# Prompt:
Throughout the listing below, show every line in which "exist" occurs.

Start of Material for this task

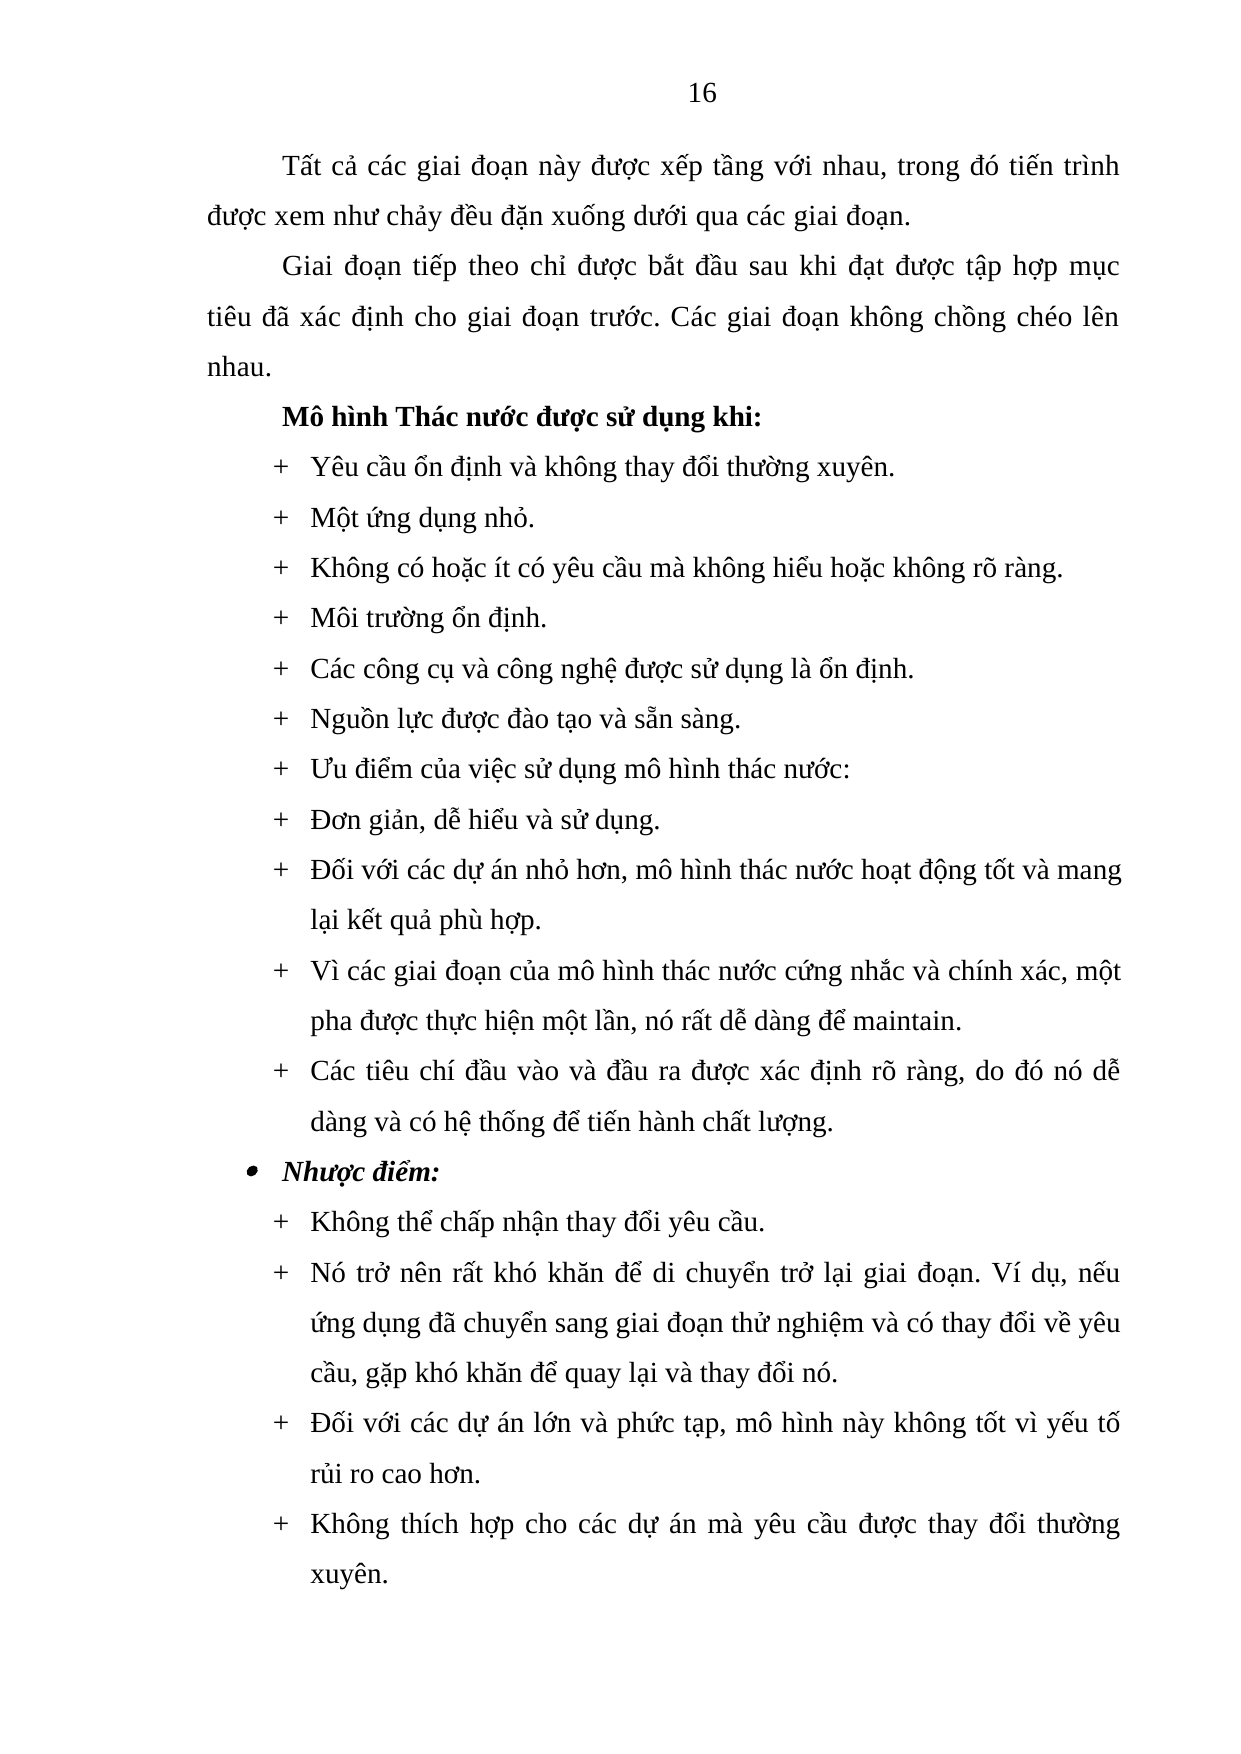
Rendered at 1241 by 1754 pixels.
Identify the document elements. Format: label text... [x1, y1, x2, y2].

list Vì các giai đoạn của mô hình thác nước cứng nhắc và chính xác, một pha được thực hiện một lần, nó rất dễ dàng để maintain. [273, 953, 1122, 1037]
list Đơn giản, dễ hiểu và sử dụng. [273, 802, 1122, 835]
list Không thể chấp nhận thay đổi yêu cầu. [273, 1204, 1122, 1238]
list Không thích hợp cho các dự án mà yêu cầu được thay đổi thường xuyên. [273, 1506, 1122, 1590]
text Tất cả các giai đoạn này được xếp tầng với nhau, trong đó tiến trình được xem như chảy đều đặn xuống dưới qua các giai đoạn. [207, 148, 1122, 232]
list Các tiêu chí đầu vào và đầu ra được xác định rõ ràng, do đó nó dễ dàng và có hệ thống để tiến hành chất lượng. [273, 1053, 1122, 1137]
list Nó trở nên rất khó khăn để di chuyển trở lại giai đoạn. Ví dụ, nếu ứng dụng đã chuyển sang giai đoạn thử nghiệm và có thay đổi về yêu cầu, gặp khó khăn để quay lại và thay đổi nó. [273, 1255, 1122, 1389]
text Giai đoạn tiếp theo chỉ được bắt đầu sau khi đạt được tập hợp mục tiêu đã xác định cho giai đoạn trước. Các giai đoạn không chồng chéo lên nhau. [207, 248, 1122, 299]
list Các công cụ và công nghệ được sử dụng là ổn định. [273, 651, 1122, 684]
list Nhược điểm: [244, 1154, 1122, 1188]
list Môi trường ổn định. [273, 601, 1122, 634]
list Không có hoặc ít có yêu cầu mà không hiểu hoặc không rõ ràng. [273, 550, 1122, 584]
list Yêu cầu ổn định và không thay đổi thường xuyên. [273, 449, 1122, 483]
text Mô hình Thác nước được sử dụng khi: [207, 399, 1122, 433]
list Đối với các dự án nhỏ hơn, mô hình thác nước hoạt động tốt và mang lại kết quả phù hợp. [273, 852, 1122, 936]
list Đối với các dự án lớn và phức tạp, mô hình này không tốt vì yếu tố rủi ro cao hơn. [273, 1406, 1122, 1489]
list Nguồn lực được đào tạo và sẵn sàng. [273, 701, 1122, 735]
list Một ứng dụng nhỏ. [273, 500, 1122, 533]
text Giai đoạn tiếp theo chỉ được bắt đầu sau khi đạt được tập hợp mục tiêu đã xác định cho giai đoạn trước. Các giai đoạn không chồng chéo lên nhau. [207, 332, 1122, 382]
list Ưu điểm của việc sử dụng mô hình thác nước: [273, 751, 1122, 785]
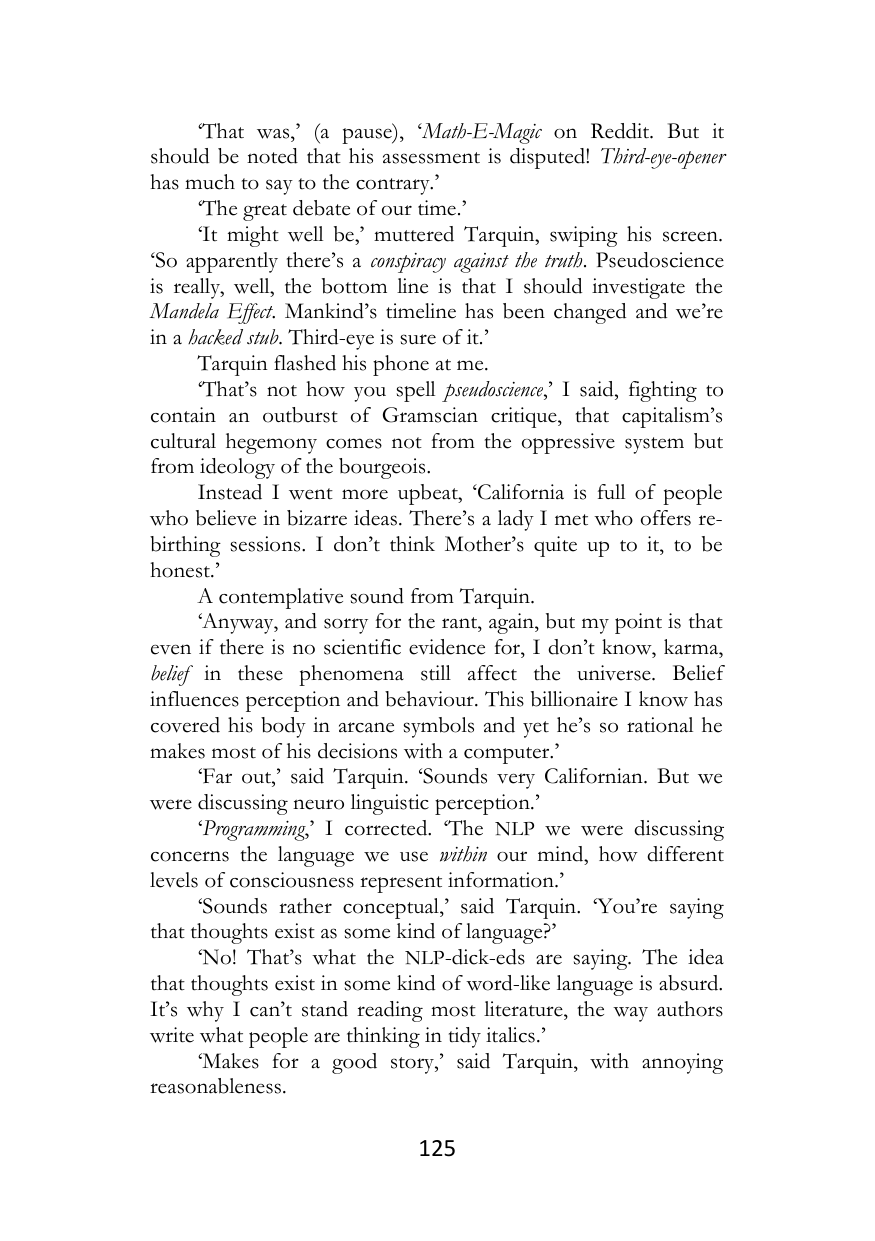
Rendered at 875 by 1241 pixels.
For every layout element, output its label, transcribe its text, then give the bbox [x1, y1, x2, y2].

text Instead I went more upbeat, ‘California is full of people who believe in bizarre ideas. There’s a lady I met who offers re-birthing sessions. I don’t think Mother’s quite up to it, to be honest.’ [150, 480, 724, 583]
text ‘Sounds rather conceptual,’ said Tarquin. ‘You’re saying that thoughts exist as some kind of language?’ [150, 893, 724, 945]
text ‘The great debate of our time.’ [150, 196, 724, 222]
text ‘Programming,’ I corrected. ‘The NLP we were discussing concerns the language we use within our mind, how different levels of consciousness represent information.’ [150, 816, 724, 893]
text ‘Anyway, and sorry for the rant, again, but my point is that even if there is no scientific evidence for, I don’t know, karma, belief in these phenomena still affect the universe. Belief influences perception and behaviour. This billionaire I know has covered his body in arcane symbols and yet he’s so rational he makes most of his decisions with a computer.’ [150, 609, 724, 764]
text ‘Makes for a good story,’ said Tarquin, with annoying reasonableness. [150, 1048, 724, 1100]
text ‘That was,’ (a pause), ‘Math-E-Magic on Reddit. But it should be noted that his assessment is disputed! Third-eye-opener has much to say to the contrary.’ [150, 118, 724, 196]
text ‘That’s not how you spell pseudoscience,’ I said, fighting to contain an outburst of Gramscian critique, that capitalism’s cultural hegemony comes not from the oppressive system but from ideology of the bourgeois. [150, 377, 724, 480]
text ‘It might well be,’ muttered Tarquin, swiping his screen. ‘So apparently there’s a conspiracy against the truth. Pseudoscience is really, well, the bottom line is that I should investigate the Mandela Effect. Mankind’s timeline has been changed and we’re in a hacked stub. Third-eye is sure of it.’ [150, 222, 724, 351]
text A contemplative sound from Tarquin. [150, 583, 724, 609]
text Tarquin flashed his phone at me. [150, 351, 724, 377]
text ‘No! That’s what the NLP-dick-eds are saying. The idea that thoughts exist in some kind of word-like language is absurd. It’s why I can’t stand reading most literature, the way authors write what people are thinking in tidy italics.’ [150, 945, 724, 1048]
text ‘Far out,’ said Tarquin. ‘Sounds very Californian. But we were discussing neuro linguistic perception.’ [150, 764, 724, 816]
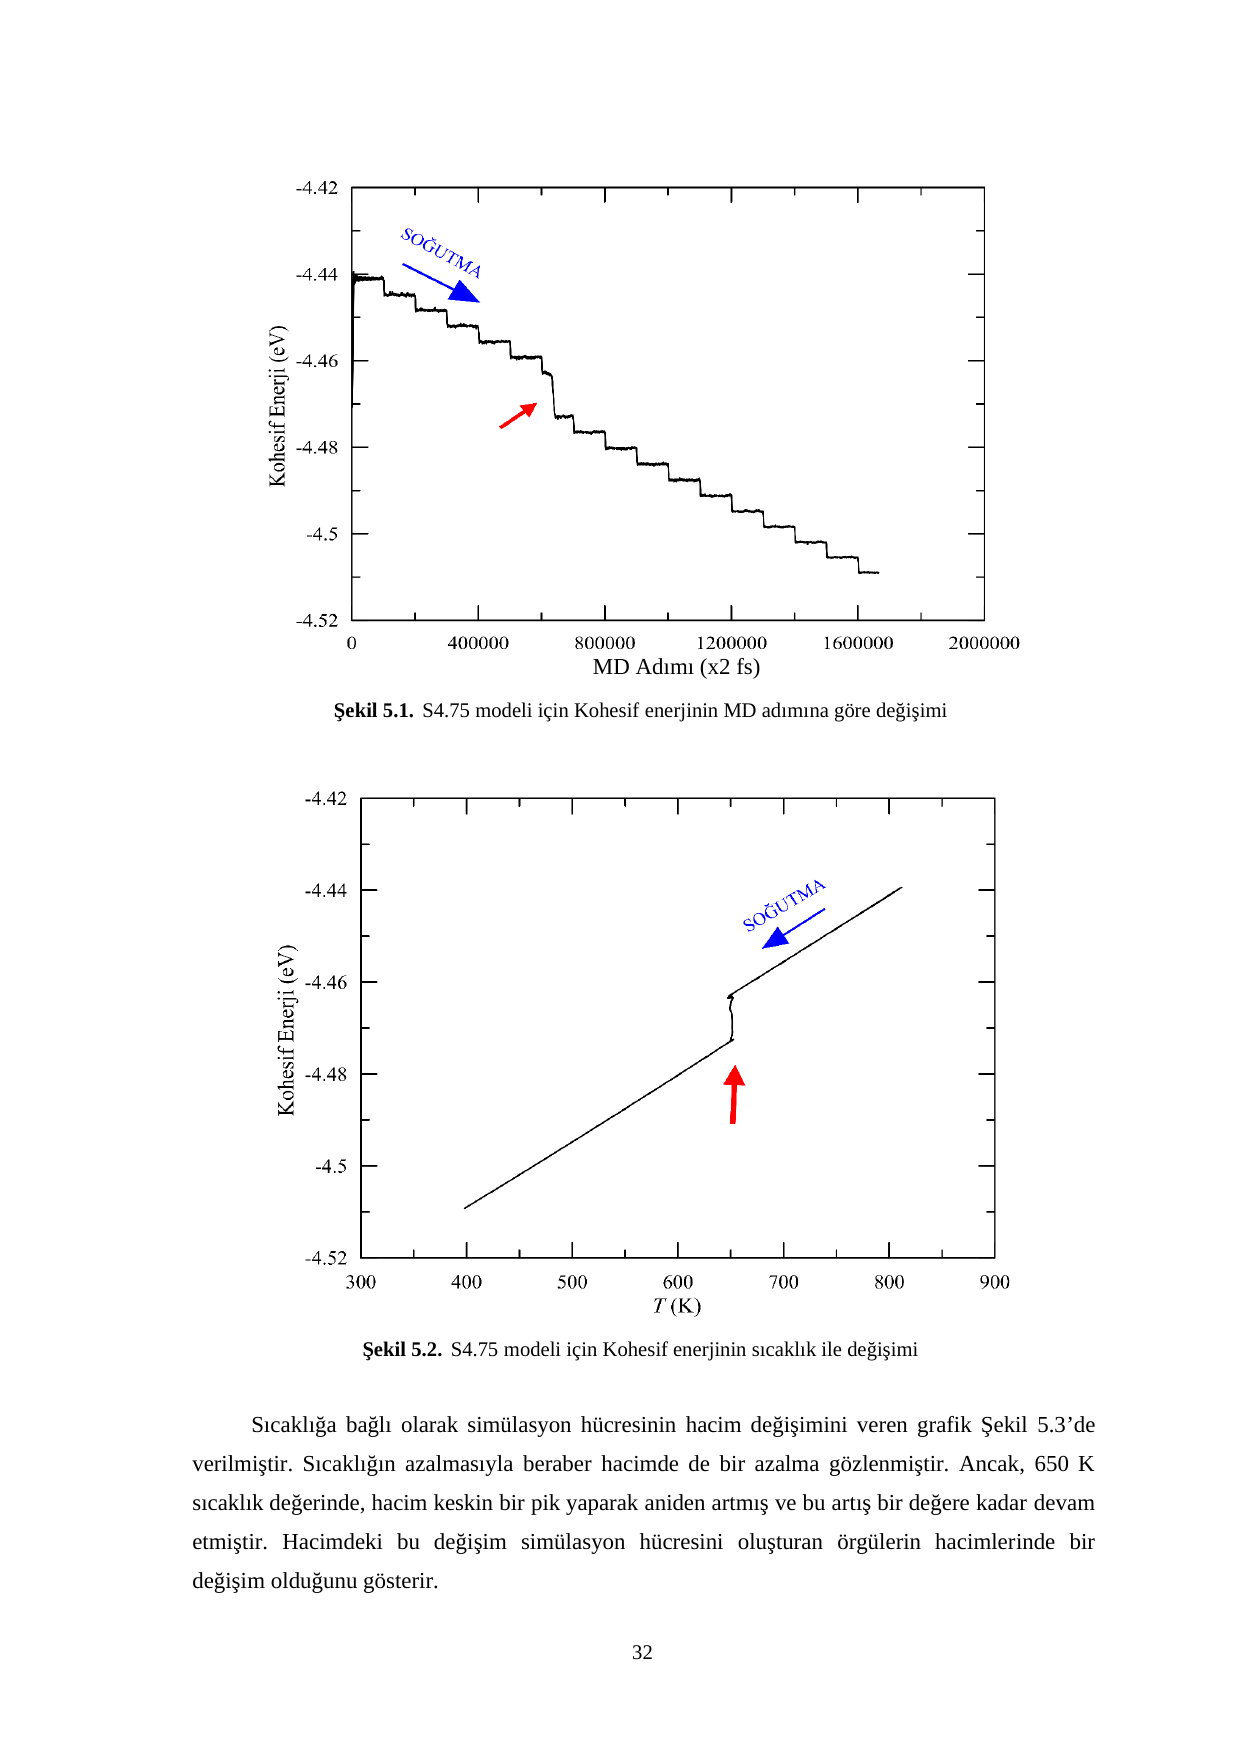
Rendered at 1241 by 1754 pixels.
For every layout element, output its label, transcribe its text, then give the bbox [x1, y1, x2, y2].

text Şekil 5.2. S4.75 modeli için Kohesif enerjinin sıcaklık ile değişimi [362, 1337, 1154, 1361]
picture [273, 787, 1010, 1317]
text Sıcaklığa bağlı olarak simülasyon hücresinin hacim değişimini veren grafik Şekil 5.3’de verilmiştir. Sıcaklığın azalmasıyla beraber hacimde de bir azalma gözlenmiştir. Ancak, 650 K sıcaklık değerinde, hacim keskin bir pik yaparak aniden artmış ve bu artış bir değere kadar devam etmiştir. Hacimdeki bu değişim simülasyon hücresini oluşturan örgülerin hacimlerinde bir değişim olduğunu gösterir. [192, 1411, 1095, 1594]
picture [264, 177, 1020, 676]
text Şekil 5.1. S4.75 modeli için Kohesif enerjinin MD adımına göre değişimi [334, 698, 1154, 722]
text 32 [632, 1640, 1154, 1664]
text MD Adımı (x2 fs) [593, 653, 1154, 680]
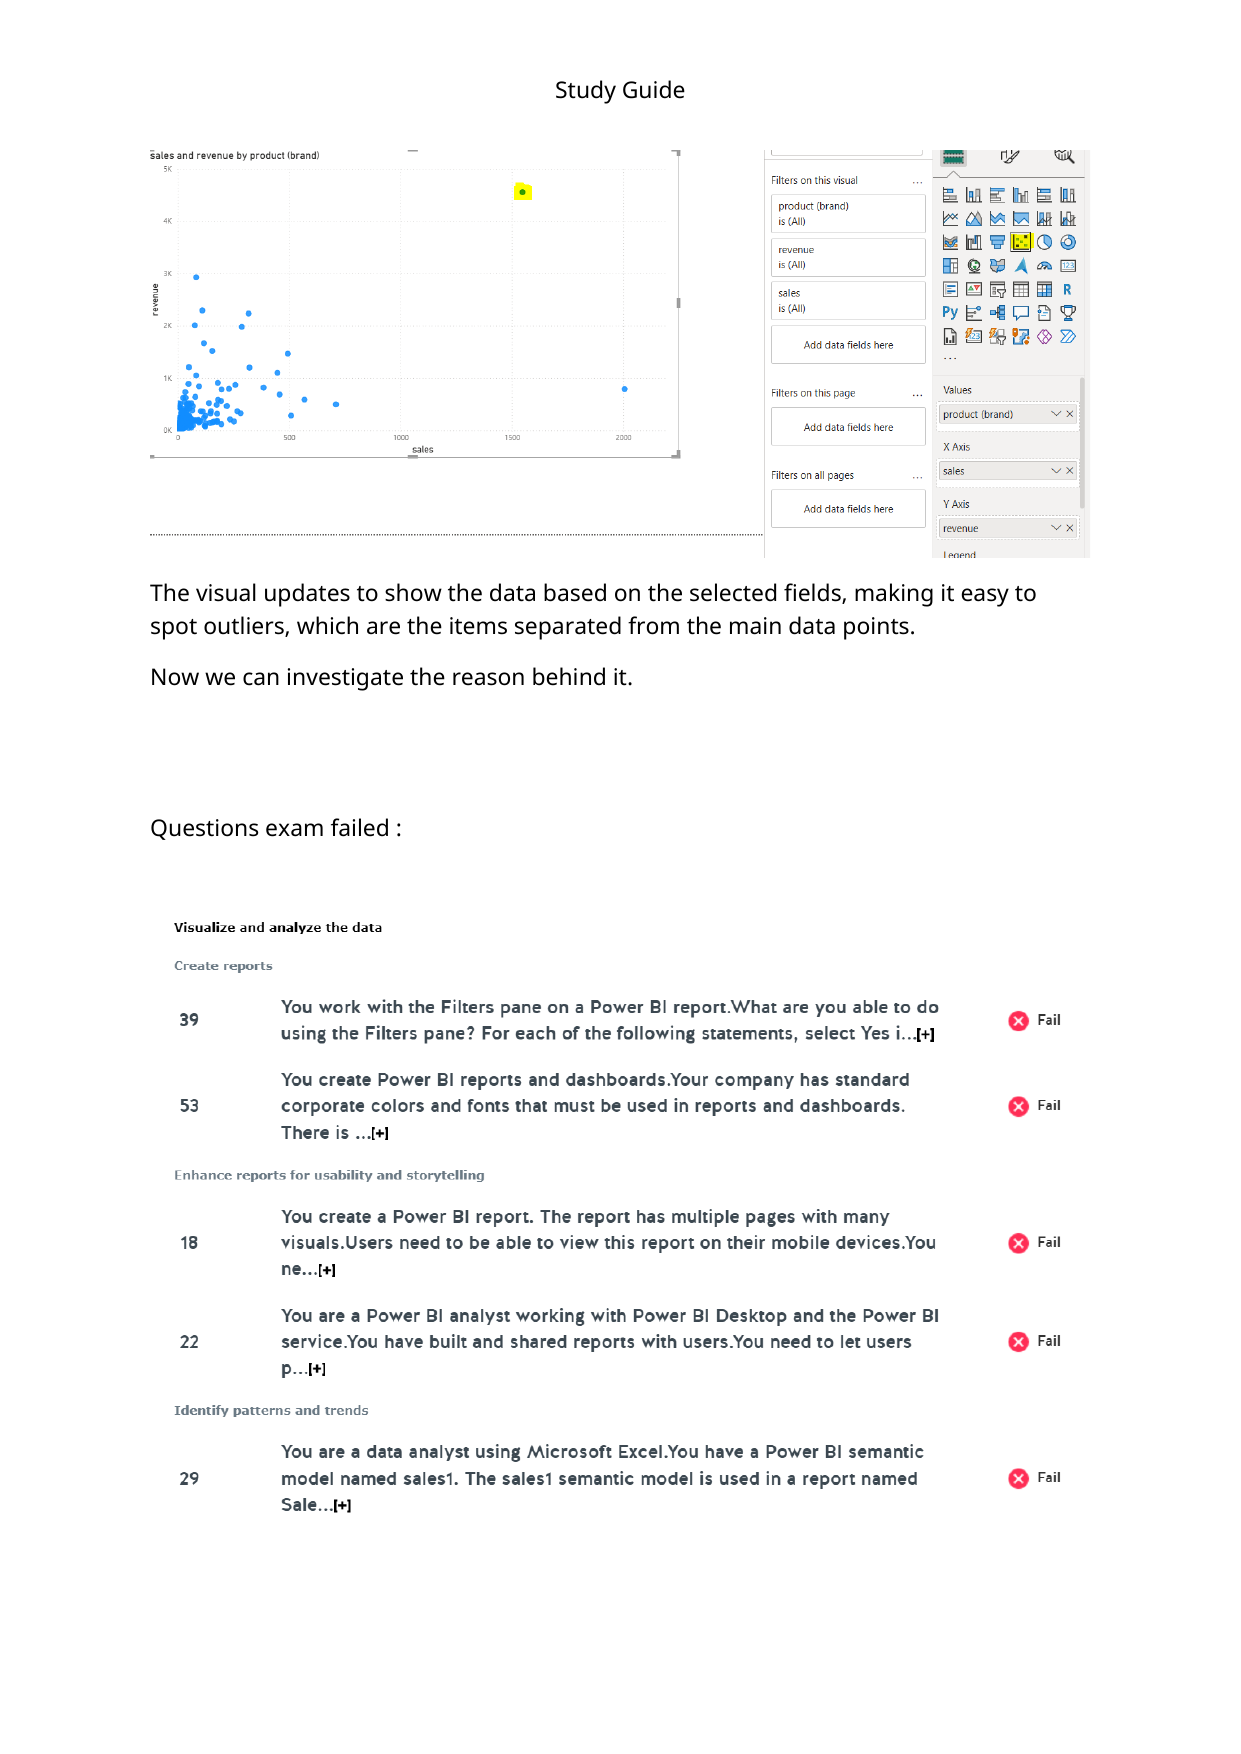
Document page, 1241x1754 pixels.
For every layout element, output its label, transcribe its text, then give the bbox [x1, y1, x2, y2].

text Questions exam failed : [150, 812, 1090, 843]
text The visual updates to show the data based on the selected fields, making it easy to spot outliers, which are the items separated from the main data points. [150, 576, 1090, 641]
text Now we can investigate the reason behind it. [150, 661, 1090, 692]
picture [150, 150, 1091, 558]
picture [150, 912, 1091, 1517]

End of Material for this task

# Exercise output:
text ‘Sounds rather conceptual,’ said Tarquin. ‘You’re saying that thoughts exist as some kind of language?’ [150, 893, 724, 945]
text ‘No! That’s what the NLP-dick-eds are saying. The idea that thoughts exist in some kind of word-like language is absurd. It’s why I can’t stand reading most literature, the way authors write what people are thinking in tidy italics.’ [150, 945, 724, 1048]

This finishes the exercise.